• "bir yazar ilk yapıtında nasıl olgunlaşır?" sorusunu sorduran, albert camus'nün birden ve erkenden olgunlaştığının göstergesi olan denemesidir.
  • camus'nun, l'envers et l'endroit adlı kitabının türkçedeki hâli olmakla beraber aynı zamanda bir sözlük yazarının mahlasıdır. aslında mahlasın orijinali tersi ve yuzu'dur; fakat sözlük bizleri buraya yönlendirmektedir. bu giriş faslından sonra kuru fasulyenin faydalarına gelmek gerekirse...

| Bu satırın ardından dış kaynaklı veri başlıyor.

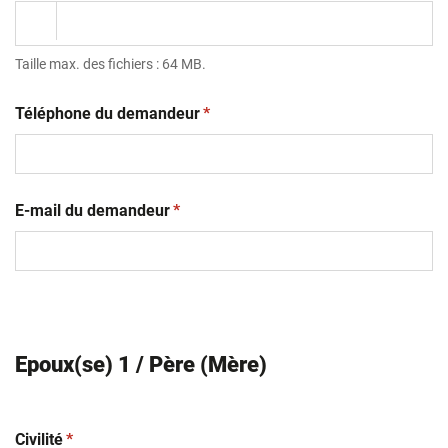
Taille max. des fichiers : 64 MB.
(obligatoire)
Téléphone du demandeur
*
(obligatoire)
E-mail du demandeur
*
Epoux(se) 1 / Père (Mère)
(obligatoire)
Civilité
*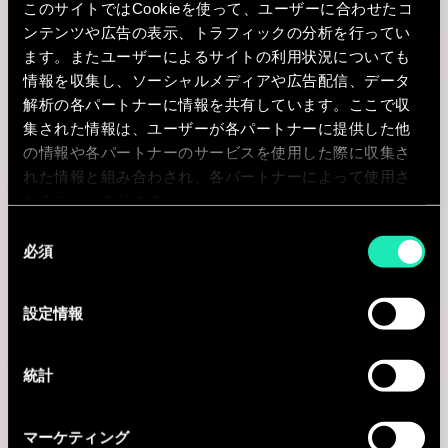
このサイトではCookieを使って、ユーザーに合わせたコ
ンテンツや広告の表示、トラフィックの分析を行ってい
I'm interested
ます。またユーザーによるサイトの利用状況についても
情報を収集し、ソーシャルメディアや広告配信、データ
解析の各パートナーに情報を共有しています。ここで収
集された情報は、ユーザーが各パートナーに提供した他
Consulting
の情報や各パートナーのサービスを使用した際に収集さ
れた情報と組み合わされ、各パートナーによって使用さ
れることがあります。
MARKETING & CUSTOMER STRATEGY
同
Senior Retail Consultant
必須
意
の
Antwerpen, ベルギー
選
設定情報
I'm interested
択
統計
Consulting
マーケティング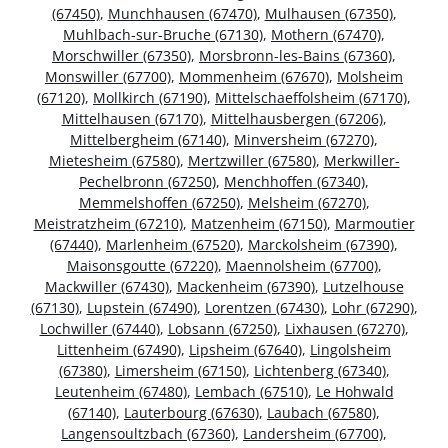
(67450)
,
Munchhausen (67470)
,
Mulhausen (67350)
,
Muhlbach-sur-Bruche (67130)
,
Mothern (67470)
,
Morschwiller (67350)
,
Morsbronn-les-Bains (67360)
,
Monswiller (67700)
,
Mommenheim (67670)
,
Molsheim
(67120)
,
Mollkirch (67190)
,
Mittelschaeffolsheim (67170)
,
Mittelhausen (67170)
,
Mittelhausbergen (67206)
,
Mittelbergheim (67140)
,
Minversheim (67270)
,
Mietesheim (67580)
,
Mertzwiller (67580)
,
Merkwiller-
Pechelbronn (67250)
,
Menchhoffen (67340)
,
Memmelshoffen (67250)
,
Melsheim (67270)
,
Meistratzheim (67210)
,
Matzenheim (67150)
,
Marmoutier
(67440)
,
Marlenheim (67520)
,
Marckolsheim (67390)
,
Maisonsgoutte (67220)
,
Maennolsheim (67700)
,
Mackwiller (67430)
,
Mackenheim (67390)
,
Lutzelhouse
(67130)
,
Lupstein (67490)
,
Lorentzen (67430)
,
Lohr (67290)
,
Lochwiller (67440)
,
Lobsann (67250)
,
Lixhausen (67270)
,
Littenheim (67490)
,
Lipsheim (67640)
,
Lingolsheim
(67380)
,
Limersheim (67150)
,
Lichtenberg (67340)
,
Leutenheim (67480)
,
Lembach (67510)
,
Le Hohwald
(67140)
,
Lauterbourg (67630)
,
Laubach (67580)
,
Langensoultzbach (67360)
,
Landersheim (67700)
,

    kendisi, yaklaşık dört yıldan beri hayatımda olan bir dosttur. aynı zamanda kendimi yakın hissettiğim ve hatta kendim gibi bulduğum nadir insanlardandır. mesela onun da insanlarla arası pek iyi değildir, mesela o da zaman zaman inzivaya çekilmek ister* ve mesela o da kendine dair gerçeklerin farkındadır. bundan dolayı da umutsuzdur. gel gelelim ayrı şehirlerde yaşamamızdan mütevellit kendisiyle çok nadir yüz yüze görüşebilmekteyizdir. işbu vaziyet ise artık canımı sıkmaktadır.

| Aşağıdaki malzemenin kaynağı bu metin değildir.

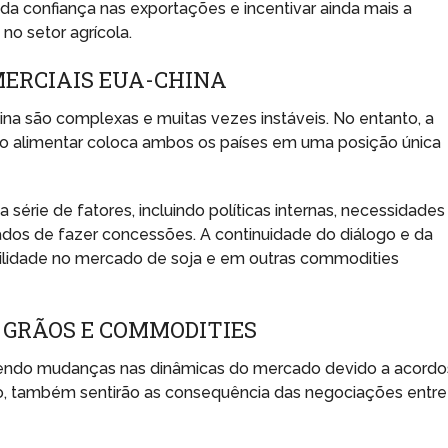
 confiança nas exportações e incentivar ainda mais a
no setor agrícola.
MERCIAIS EUA-CHINA
ina são complexas e muitas vezes instáveis. No entanto, a
 alimentar coloca ambos os países em uma posição única
érie de fatores, incluindo políticas internas, necessidades
dos de fazer concessões. A continuidade do diálogo e da
abilidade no mercado de soja e em outras commodities
 GRÃOS E COMMODITIES
vendo mudanças nas dinâmicas do mercado devido a acordo
igo, também sentirão as consequência das negociações entre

    mahlası gibi bir insandır. "bir ben vardır bende, benden içeri," sözlerinin karşılığıdır ve son olarak: aynı şehirde yaşamak istediğim insandır.
  • albert camus'nün yirmi iki yaşında yazmış olduğu deneme türündeki kitaptır. kitap beş ana bölümden oluşmaktadır (açıklama ve önsöz kısmı haricinde).

    --- spoiler ---

    alay bölümü

    "ölüm herkesin başında, ama herkesin ölümü kendine göre."

    ruhta ölüm bölümü

    "insan kendi kendisiyle karşı karşıyadır artık: hadi mutlu olsun da görelim!"
    --- spoiler ---
  • albert camus'ün ilk eseri, denemesi. albert camus'a hayranlık duymak için bu yazıyı kaç yaşında yazdığına bakmak yeterlidir. tabi büyük kafaların hemen hemen hepsi böyledir. hatta camus diğerlerine göre geç bile kalmış denilebilir.
    bunun dışında camus'un diğer eserlerini de okumuş olanlar fark eder ki bu eser camus'un bütün eserlerinin temelimi oluşturur bir nevi. buradaki düşüncelerin bütün yansımaları farklı şekillerde diğer romanlarında görülebilir.
  • “ne zaman dünyanın derin anlamını sezer gibi olduysam, onun basitliği şaşırttı beni.” **

    (bkz: occam'ın usturası)
  • yirmi iki yaşında kitap yazmaya çalışan bir denemeci olarak bana cesaret veren ve korkusuzca yazmamı sağlayan adamın kitabıdır. insanlar camus yirmi iki yaşında bu kitabı çıkardığında '' ne görmüş geçirmiş, hayatla ilgili ne bilgisi olabilir'' gibi ön yargılarla yaklaşmışlar mı bilmiyorum ama bana bunları umursamamayı öğretmiştir.
  • rastlantı ile zorunluk aynı paraya sığar ve yüz olurlar.

    yaşam olan yaşam -kazandıran, hazlı, alışıldık- ile yaşam olmayan yaşam -sıkıntı, delilik, utanç, korku, belirsizlik ağırlıklı- birlikte tüm yaşamımı oluşturuyor. biri ötekinden kaçırtıyor, biri berikine çekiliyor, ama ikisi tek örgü. anlamalıyım ki kara yaşam da zorunlu, bir şekilde gerekli, değerli. ola ki kara yaşamdan süzme yaşam biriktiriyorum. beride alışıldık biçimler o kadar çekici ki. daha dün gece, kendimden habersiz, kara zamanlarımda bir anlatım bulmanın bana iyi geleceği, bir itiraf gibi dilime dolandı. ne demek, üretmek anca yüksek çağlarımda olabilsin? hep yerdiğim madde bağımlısıymış gibi? of, yol yürümek, dururken ileri bakmak, kara ve ak anımsamak... sıkıntıya karşı sıkıntı görevi gibi, yokluktan tokluk çıkarmaya kalkışmak.